» **Data records**

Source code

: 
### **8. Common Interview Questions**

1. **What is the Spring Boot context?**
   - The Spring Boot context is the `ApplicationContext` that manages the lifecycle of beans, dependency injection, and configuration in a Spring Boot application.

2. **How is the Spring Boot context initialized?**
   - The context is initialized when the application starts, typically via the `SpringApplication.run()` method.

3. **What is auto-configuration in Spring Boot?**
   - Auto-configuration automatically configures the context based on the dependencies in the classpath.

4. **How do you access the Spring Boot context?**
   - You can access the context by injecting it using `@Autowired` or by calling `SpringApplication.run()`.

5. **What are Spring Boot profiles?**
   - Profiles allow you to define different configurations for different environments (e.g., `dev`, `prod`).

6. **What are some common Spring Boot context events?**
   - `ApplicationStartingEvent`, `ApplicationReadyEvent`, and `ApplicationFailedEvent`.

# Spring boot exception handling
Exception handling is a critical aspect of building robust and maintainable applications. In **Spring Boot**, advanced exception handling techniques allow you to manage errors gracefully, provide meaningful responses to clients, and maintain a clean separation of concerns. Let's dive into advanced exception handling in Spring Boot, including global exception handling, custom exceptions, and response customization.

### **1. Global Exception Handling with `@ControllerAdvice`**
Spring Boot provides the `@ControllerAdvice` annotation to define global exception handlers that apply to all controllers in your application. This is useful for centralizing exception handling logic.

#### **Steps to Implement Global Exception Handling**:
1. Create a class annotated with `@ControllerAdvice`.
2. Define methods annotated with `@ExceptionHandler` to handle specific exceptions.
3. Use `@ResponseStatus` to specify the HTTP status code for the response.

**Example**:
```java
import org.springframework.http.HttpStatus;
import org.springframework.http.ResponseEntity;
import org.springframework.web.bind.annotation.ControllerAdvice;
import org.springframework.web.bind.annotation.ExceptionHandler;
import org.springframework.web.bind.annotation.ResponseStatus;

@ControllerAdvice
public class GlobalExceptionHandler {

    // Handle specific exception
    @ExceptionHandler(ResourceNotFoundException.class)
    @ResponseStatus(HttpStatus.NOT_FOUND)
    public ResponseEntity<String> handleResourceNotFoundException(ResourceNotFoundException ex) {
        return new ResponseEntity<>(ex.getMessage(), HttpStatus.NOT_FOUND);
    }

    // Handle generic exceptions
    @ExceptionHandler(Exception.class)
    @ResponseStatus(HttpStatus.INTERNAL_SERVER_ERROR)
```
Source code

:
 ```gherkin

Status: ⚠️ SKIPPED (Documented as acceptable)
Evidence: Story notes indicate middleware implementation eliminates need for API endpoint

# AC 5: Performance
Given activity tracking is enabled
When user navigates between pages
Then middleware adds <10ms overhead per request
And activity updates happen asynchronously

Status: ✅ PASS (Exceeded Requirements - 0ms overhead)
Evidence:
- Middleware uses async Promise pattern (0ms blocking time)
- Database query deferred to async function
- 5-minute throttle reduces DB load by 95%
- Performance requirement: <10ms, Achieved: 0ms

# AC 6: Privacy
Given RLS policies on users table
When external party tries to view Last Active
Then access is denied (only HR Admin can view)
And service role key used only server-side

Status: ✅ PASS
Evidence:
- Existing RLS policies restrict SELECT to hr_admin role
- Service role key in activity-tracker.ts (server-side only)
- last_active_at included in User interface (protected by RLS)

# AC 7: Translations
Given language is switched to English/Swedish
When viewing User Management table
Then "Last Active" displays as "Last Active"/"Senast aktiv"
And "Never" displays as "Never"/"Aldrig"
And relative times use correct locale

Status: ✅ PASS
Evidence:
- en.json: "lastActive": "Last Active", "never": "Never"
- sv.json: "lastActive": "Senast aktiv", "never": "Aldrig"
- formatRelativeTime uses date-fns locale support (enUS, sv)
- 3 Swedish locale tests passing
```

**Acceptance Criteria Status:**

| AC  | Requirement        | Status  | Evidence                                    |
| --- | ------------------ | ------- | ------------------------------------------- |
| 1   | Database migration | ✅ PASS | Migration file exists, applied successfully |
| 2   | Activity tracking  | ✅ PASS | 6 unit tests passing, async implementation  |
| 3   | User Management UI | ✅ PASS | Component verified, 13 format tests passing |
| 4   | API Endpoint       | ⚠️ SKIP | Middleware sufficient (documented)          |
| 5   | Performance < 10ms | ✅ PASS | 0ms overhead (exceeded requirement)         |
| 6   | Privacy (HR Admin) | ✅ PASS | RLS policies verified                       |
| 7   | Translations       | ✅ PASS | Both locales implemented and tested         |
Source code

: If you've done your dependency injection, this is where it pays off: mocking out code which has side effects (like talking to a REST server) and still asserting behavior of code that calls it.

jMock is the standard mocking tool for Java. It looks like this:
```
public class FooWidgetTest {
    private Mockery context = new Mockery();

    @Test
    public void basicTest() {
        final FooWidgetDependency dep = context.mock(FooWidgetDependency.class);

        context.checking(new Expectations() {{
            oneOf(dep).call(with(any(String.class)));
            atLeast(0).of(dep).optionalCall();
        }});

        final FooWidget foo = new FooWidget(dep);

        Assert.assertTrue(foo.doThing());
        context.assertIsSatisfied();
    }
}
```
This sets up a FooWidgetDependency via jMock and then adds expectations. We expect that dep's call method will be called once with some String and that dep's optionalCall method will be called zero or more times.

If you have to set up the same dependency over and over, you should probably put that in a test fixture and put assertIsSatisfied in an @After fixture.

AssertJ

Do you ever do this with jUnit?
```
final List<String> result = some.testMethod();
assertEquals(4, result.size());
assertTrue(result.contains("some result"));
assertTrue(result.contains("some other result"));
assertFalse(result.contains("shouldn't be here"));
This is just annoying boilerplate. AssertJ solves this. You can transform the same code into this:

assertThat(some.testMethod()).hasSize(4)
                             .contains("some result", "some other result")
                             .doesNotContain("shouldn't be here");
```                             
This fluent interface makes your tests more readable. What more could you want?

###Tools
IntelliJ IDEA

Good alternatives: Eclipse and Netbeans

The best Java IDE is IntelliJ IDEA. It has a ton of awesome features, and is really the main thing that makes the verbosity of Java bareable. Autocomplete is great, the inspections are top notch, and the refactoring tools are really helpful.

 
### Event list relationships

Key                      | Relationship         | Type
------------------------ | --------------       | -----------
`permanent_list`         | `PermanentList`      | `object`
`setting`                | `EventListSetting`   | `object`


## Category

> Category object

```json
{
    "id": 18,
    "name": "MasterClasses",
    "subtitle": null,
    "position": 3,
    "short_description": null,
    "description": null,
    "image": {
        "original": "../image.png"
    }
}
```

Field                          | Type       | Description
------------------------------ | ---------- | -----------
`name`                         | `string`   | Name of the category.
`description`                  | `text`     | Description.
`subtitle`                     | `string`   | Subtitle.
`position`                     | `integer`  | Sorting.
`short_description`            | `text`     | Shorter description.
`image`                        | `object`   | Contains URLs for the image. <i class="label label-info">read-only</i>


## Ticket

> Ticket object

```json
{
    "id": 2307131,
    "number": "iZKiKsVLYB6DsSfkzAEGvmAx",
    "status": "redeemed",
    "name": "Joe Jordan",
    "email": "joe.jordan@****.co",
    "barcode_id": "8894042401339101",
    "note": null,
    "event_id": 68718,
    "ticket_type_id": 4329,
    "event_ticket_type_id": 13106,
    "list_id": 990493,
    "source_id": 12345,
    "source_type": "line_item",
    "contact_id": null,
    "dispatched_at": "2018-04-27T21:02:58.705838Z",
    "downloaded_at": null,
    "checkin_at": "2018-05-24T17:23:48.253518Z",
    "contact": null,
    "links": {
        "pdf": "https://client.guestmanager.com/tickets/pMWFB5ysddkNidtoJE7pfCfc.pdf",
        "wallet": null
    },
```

» **Work item**
Pull out every line above that holds the word "AssertJ".

» **Output of the exercise**
AssertJ
This is just annoying boilerplate. AssertJ solves this. You can transform the same code into this:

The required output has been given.